Give back the whole listing exactly as it is written.

- _STUDY MATERIAL_
========================
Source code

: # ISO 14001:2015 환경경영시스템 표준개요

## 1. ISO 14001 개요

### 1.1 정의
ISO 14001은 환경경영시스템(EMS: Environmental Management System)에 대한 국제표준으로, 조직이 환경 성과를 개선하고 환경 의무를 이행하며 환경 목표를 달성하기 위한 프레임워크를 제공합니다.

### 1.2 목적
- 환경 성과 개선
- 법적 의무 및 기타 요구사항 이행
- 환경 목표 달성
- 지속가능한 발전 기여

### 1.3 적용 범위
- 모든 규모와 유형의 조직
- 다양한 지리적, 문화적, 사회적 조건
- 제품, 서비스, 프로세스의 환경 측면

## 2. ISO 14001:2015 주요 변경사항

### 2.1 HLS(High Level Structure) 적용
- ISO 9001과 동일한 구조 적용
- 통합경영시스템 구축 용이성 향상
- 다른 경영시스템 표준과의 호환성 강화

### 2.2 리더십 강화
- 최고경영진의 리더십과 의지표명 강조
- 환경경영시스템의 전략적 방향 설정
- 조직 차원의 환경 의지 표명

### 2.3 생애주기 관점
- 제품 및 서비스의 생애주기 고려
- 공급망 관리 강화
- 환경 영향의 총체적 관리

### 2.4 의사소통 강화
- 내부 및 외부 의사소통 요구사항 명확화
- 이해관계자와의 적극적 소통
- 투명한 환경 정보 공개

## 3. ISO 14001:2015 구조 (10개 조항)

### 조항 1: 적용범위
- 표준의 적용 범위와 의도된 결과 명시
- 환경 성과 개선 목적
========================
- _OUTPUT OF THE TASK_
Source code

: # ISO 14001:2015 환경경영시스템 표준개요

## 1. ISO 14001 개요

### 1.1 정의
ISO 14001은 환경경영시스템(EMS: Environmental Management System)에 대한 국제표준으로, 조직이 환경 성과를 개선하고 환경 의무를 이행하며 환경 목표를 달성하기 위한 프레임워크를 제공합니다.

### 1.2 목적
- 환경 성과 개선
- 법적 의무 및 기타 요구사항 이행
- 환경 목표 달성
- 지속가능한 발전 기여

### 1.3 적용 범위
- 모든 규모와 유형의 조직
- 다양한 지리적, 문화적, 사회적 조건
- 제품, 서비스, 프로세스의 환경 측면

## 2. ISO 14001:2015 주요 변경사항

### 2.1 HLS(High Level Structure) 적용
- ISO 9001과 동일한 구조 적용
- 통합경영시스템 구축 용이성 향상
- 다른 경영시스템 표준과의 호환성 강화

### 2.2 리더십 강화
- 최고경영진의 리더십과 의지표명 강조
- 환경경영시스템의 전략적 방향 설정
- 조직 차원의 환경 의지 표명

### 2.3 생애주기 관점
- 제품 및 서비스의 생애주기 고려
- 공급망 관리 강화
- 환경 영향의 총체적 관리

### 2.4 의사소통 강화
- 내부 및 외부 의사소통 요구사항 명확화
- 이해관계자와의 적극적 소통
- 투명한 환경 정보 공개

## 3. ISO 14001:2015 구조 (10개 조항)

### 조항 1: 적용범위
- 표준의 적용 범위와 의도된 결과 명시
- 환경 성과 개선 목적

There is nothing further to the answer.